Cool Chain

Air Cargo Trends in a Pandemic World by Dominic Hyde of Peli BioThermal

Temperature controlled packaging manufacturers continue to play a pivotal part in the global deployment of these approved vital vaccines, including those developed by Pfizer/BioNTech, Oxford University/AstraZeneca and Moderna.

As COVID-19 vaccines fall into different families of technology, some have frozen and deep frozen temperature requirements, leading to a scramble to qualify existing solutions for shipping at those specific lower temperatures.

In a rapid response to the logistical cold chain challenges involved in the deployment of these potentially lifesaving vaccines, we have adapted our shippers to meet those temperature requirements, as have other providers in the market.

There has been an impetus for innovation to support these temperatures in volume. Suppliers stepped up to meet the vaccine temperature requirements by adapting existing shipping solutions and the capacity is there, so I don’t anticipate it will be an issue going forward.

The focus is reverted back to the capacities in the transport modes and given the nature of these drugs people are paying whatever it costs to ship them, with rates rising sharply from $2.5 a kilo to $23; however that’s starting to calm down.

Beyond all of the current vaccines being approved there will be the need to provide boosters. It is going to create a recurring step up in the volume of vaccines being shipped, alongside the flu vaccines being transported and other pharmaceutical payloads every year.
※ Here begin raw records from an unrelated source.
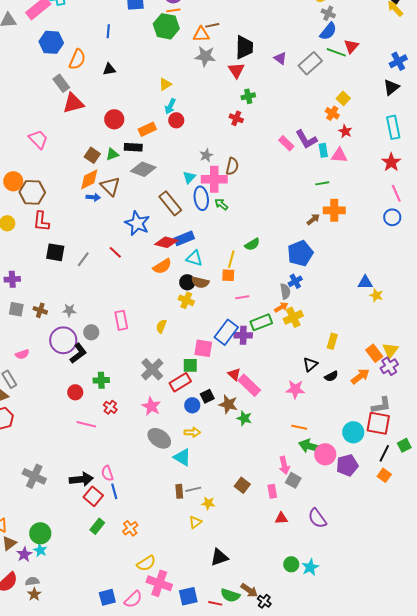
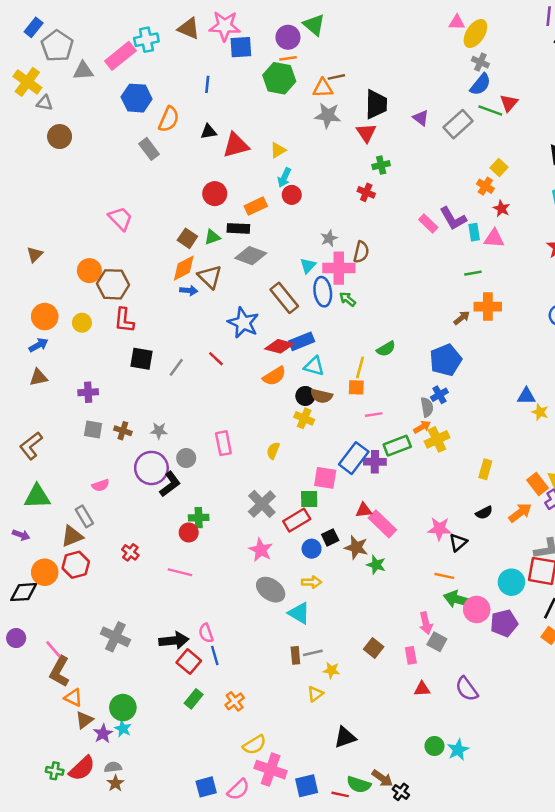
red triangle: (73, 103) -> (236, 145), moved
black triangle: (310, 364) -> (458, 542), moved
red triangle: (234, 374) -> (364, 510), turned -48
red circle: (75, 392) -> (189, 533), moved
red cross: (110, 407) -> (130, 552), moved

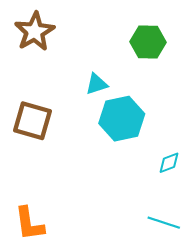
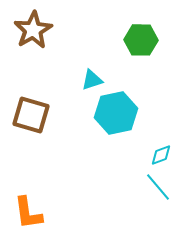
cyan line: (164, 223) -> (158, 187), moved, turned 32

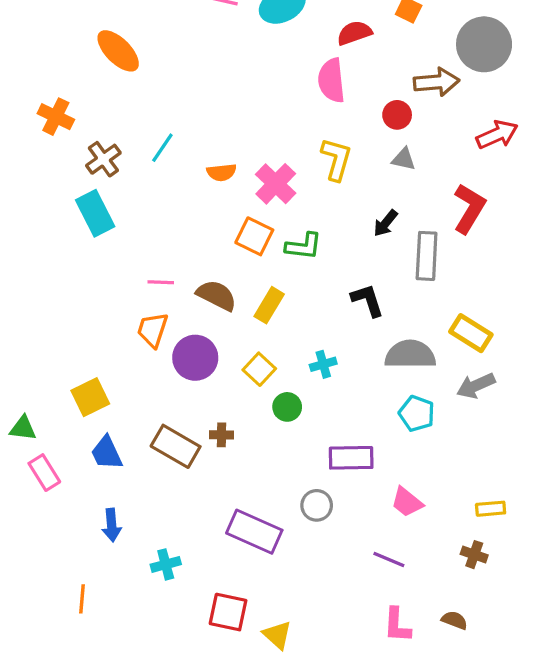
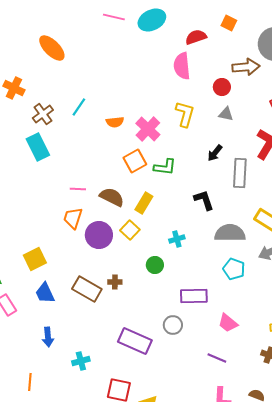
orange square: (254, 236) -> (135, 161), turned 35
yellow square: (259, 369) -> (130, 230), moved

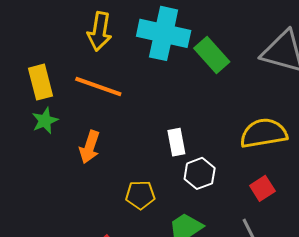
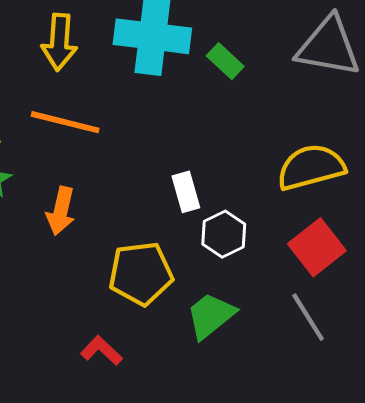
green rectangle: (212, 55) -> (225, 61), size x0.7
red square: (262, 188) -> (317, 247), size x1.5
yellow pentagon: (140, 195) -> (141, 273), size x1.5

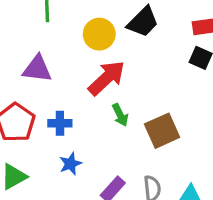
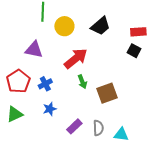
yellow circle: (99, 34) -> (64, 26), moved
blue cross: (60, 123) -> (45, 84), turned -32

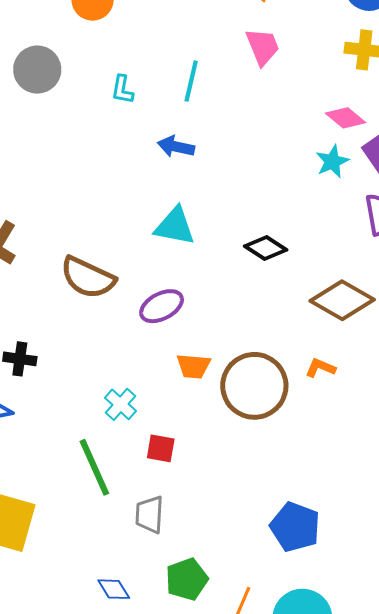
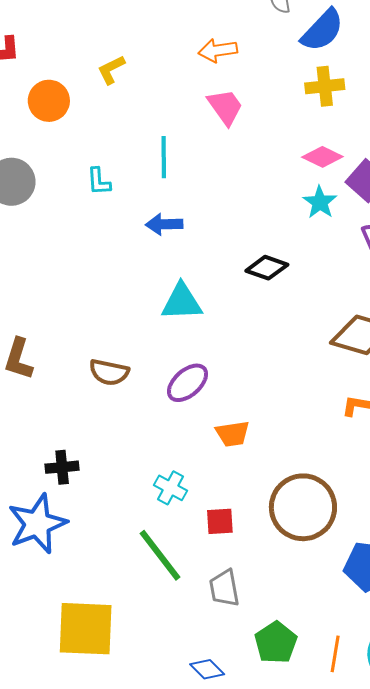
black diamond: (266, 248) -> (267, 268), moved
brown semicircle: (88, 278) -> (109, 372), size x0.7
brown circle: (254, 386) -> (303, 507), moved

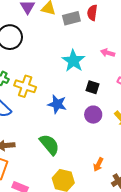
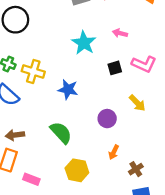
black square: (92, 87) -> (115, 68), moved, turned -32
purple circle: (93, 115) -> (107, 119), moved

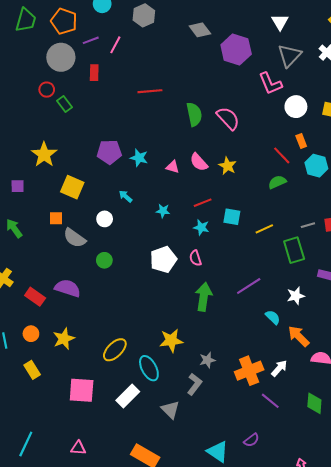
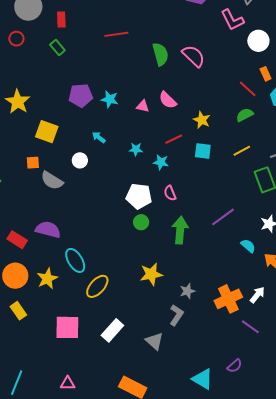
green rectangle: (64, 104) -> (57, 48), moved
yellow star: (227, 166) -> (202, 120), moved
cyan star: (201, 227) -> (161, 162), moved
yellow line: (264, 229) -> (242, 151), moved
white pentagon: (163, 259) -> (139, 196), turned 30
green circle: (104, 260) -> (141, 222), moved
orange circle: (31, 334) -> (15, 276), size x1.6
cyan ellipse: (149, 368) -> (75, 260), moved

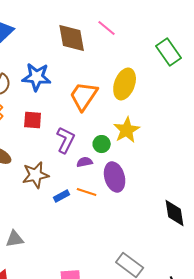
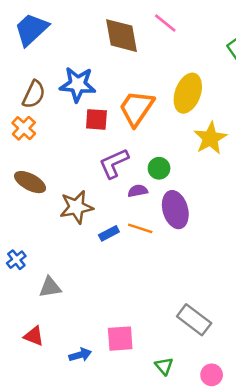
red square: (33, 120) -> (96, 119), moved
yellow star: (127, 130) -> (210, 138), moved
purple L-shape: (66, 140) -> (114, 163), turned -140

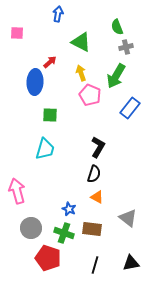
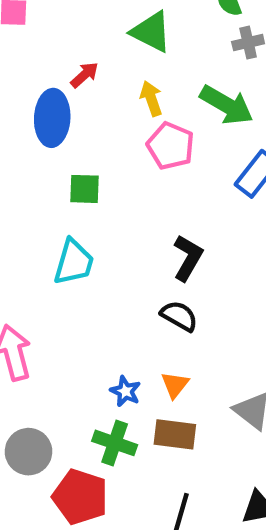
green arrow: (116, 76) -> (227, 105), turned -90
black semicircle: (94, 174) -> (179, 316), turned -78
orange triangle: (97, 197) -> (175, 385), moved, turned 40
gray circle: (31, 228) -> (28, 452), moved

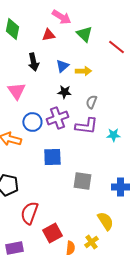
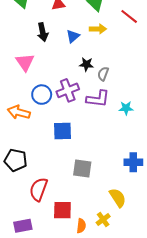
yellow arrow: (83, 71) -> (98, 29), moved
black star: (64, 92) -> (86, 64), moved
gray square: (82, 181) -> (82, 168), moved
red square: (52, 233) -> (62, 210), turned 30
There will not be a continuous crisis, it will be a continuing trend of smaller aircraft, with reduced air freight capacities, moving that pharma product at temperatures that sea freight cannot do. It really can only fly.

However, there’s not going to be a modal shift from air to sea because sea cannot meet the temperature requirements necessary for these shipments. You get a displacement, whereby COVID-19 shipments, whether vaccines, test kits and reagents or some of the therapies which help with recuperation, like Remdesivir, are flying at almost any cost on a dwindling resource.